Member of Parliament for Dhaka-12
- In office 18 February 1979 – 24 March 1982
- Preceded by: Sheikh Mujibur Rahman
- Succeeded by: Shamsuddoha Khan Majlish

Personal details
- Died: 13 November 2014
- Party: Bangladesh Jatiya Party

= Jahangir Mohammad Adel =

Bangladeshi politician

Jahangir Mohammad Adel (জাহাংগীর মোহাম্মদ আদেল; died 13 November 2014) was a Bangladesh Nationalist Party and Jatiya Party politician. He was the member of parliament (MP) for Dhaka-12 from 1979 to 1982 and MP for Dhaka-7 from 1986 to 1988. He served as Dhaka's deputy mayor.

==Career==
He served as Dhaka's deputy mayor.
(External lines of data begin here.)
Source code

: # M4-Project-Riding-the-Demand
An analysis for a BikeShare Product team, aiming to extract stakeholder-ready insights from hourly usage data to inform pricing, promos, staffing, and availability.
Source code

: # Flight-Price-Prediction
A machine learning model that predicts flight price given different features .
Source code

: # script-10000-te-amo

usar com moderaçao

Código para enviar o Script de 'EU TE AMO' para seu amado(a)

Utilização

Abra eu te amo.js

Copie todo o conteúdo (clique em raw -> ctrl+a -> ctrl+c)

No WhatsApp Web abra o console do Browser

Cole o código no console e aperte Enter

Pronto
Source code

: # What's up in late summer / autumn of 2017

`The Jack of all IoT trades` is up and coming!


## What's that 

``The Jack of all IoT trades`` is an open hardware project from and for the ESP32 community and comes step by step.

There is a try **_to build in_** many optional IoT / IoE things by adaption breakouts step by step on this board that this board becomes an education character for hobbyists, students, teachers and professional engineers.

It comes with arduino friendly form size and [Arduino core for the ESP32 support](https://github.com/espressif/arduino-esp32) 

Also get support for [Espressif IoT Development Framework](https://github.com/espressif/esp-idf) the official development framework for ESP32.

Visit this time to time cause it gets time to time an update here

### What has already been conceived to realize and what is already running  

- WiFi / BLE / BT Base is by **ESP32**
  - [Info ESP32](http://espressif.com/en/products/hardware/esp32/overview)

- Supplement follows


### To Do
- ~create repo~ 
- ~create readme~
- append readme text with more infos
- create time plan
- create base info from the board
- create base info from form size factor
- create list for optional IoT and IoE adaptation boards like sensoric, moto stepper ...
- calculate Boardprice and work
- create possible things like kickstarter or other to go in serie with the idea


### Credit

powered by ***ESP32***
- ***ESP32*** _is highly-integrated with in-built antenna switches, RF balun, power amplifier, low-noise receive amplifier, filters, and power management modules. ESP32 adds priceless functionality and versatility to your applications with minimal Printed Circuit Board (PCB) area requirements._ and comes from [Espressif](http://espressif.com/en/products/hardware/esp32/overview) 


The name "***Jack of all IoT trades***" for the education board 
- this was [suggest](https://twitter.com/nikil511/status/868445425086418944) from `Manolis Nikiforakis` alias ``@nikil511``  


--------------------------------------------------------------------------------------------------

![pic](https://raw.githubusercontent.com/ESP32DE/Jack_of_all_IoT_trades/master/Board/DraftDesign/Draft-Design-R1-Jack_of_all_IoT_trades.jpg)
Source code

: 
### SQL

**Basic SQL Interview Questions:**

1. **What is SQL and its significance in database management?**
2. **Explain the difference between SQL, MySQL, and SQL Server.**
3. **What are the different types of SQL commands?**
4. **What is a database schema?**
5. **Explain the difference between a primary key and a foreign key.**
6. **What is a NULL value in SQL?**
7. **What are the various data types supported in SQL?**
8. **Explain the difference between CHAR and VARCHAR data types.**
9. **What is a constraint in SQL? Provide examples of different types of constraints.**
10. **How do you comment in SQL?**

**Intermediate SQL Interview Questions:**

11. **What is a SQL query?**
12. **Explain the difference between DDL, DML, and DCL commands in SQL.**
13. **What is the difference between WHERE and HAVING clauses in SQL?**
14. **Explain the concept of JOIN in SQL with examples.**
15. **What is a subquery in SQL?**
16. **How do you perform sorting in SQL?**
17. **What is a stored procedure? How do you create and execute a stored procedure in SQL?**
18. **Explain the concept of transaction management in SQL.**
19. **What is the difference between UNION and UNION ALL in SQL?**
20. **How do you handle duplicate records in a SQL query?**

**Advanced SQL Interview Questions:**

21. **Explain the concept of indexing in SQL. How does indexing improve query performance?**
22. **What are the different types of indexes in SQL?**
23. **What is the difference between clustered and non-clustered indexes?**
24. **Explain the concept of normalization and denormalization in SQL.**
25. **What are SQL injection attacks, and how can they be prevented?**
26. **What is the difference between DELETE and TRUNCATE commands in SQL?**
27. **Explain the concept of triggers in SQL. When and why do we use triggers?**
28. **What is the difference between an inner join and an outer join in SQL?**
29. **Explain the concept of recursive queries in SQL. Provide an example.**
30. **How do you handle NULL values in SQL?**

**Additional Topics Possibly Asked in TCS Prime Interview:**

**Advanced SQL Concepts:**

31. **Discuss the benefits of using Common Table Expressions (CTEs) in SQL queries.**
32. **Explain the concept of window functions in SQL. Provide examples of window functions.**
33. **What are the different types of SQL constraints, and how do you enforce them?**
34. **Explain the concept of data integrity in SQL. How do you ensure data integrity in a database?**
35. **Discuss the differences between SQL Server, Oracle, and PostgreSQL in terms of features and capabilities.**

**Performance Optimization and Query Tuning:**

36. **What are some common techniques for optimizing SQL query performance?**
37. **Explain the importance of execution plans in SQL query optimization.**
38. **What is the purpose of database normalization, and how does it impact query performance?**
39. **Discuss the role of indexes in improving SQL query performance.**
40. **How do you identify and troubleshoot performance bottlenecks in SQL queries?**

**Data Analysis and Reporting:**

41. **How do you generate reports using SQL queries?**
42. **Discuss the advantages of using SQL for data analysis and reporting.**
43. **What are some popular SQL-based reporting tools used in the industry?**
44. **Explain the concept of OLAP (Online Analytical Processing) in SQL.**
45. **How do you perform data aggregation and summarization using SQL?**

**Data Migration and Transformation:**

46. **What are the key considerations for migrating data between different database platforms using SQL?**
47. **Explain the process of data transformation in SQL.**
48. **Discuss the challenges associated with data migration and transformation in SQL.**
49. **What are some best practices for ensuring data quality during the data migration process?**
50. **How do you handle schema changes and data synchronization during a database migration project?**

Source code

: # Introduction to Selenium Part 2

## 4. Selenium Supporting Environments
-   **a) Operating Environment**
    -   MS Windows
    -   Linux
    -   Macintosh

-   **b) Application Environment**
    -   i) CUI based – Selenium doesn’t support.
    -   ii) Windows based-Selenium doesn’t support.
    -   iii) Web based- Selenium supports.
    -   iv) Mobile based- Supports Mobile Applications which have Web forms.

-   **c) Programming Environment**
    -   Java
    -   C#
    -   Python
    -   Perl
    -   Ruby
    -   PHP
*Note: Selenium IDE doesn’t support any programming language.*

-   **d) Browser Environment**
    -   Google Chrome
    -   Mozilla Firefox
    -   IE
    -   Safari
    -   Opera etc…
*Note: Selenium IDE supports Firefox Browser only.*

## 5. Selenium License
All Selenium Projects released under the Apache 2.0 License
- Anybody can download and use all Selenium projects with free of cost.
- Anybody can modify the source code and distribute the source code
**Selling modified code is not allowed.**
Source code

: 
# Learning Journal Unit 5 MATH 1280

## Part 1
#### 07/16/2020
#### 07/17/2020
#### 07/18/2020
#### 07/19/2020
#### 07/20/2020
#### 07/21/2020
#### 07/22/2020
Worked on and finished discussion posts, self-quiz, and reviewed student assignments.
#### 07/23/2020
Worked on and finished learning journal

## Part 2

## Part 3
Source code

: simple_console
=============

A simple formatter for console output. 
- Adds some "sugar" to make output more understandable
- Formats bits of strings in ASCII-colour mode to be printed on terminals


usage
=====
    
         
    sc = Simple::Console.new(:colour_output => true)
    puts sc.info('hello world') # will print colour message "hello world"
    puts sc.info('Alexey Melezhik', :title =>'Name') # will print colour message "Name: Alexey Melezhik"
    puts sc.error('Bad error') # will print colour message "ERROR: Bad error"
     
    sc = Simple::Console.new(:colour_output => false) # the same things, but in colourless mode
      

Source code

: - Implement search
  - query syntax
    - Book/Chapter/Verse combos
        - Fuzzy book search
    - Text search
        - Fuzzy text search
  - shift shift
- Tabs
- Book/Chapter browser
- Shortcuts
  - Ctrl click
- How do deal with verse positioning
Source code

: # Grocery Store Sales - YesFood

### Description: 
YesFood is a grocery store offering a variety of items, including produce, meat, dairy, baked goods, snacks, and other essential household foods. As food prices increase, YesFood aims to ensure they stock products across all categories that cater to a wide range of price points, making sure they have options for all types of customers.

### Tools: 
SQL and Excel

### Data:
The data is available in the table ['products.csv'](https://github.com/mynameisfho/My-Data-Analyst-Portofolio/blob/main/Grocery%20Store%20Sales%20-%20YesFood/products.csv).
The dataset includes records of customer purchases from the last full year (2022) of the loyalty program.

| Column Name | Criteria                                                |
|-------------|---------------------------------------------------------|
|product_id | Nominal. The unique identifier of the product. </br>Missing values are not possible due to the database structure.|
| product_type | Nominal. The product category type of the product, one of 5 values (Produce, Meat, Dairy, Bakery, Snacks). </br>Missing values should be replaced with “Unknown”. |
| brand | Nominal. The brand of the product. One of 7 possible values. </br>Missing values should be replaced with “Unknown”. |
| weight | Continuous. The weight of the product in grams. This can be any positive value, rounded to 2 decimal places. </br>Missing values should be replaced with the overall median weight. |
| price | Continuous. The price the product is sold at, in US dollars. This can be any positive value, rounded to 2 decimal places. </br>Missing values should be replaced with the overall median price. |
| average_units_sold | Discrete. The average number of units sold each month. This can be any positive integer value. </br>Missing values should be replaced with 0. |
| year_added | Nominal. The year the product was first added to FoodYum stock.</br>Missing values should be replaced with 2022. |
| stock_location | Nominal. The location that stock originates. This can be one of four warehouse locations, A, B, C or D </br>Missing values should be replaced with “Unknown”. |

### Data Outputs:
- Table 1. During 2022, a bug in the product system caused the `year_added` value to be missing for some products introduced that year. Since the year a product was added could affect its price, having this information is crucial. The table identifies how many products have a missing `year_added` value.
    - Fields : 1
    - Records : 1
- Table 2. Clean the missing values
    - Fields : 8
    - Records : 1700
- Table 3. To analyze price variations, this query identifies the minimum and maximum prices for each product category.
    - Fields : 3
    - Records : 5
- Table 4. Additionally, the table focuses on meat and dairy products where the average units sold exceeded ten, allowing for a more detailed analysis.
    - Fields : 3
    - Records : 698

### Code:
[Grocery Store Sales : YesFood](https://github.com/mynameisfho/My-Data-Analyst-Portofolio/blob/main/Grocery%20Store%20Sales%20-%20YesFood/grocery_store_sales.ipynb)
Kamal Hossain, a leader of the Bangladesh Awami League, was shot and killed on 14 August 2000, outside Adel's home after objecting to the flying of Pakistan's flag on Pakistan Day inside Adel's home in Old Dhaka. His sons were acquitted in 2003 in the case. He was a former presidium member of Jatiya Party.

==Death==
Jahangir Mohammad Adel died on 13 November 2014.